Parallelen zu dieser literarischen Figur finden sich bei McQueen durchaus: Da ist eine Verletzung aus der Kindheit, ein Missbrauch, erst sehr spät eingestanden, da zeigt sich ein einmaliges Talent und dazu die obsessive Getriebenheit, die den Künstler alle relevanten Eindrücke aufsaugen lässt, dabei aber nicht frei bleibt von monoman-ausbeuterischen Zügen. Und zuletzt: die Bewunderung, der Glanz in der Öffentlichkeit, der die alten Wunden nur noch tiefer schmerzen lässt.
Drama und kreative Wucht
Ian Bonhôte und Peter Ettedgui haben diese Biographie in fünf „Tapes“ gegliedert, die durchwegs Titel von McQueens Kollektionen tragen. Dahinter steht deutlich der Aufbau des klassischen Dramas, das den Helden über drei Akte zum Höhepunkt führt, um dann im vierten die Wende einzuleiten. Es ist den Regisseuren auch gelungen, viele Menschen vor die Kamera zu bringen, die McQueen aus nächster Nähe erlebt haben: langjährige Mitarbeiter, Verwandte und Lebenspartner. Anhand von Archivmaterial kommt auch der Designer selbst immer wieder zu Wort.
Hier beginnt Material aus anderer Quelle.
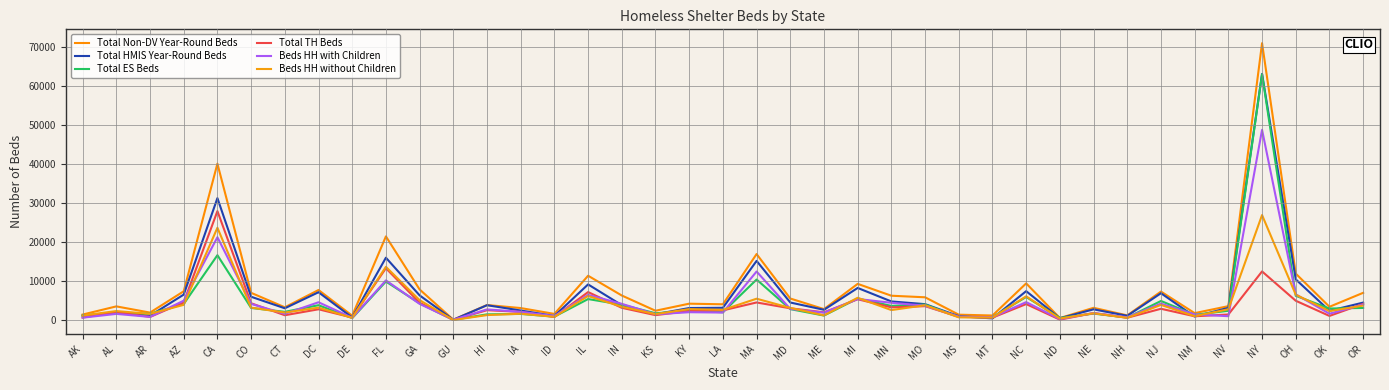

Between which two adjacent categories do Total HMIS Year-Round Beds and Total TH Beds first intersect?

AK and AL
Doch ihre Intensität gewinnt diese Dokumentation primär aus den Originalaufnahmen von Präsentationen, in denen sich McQueens gestalterische Kraft in ihrer ganzen Wucht zeigt: Roboterarme, die ein kreisendes Mannequin mit Farbe besprühen, wobei die drei Figuren ein eigentliches Ballett bilden; Models, die sich wie Zombies durch eine Art von Gummizelle tasten, oder ein Kubus, der aufbricht und dabei einen korpulenten Frauenkörper freigibt, den Motten umschwirren. Das liegt alles weit jenseits des gängigen Catwalk, das sind opulent-surreale Inszenierungen – von einer dunklen Schönheit, die sprachlos macht.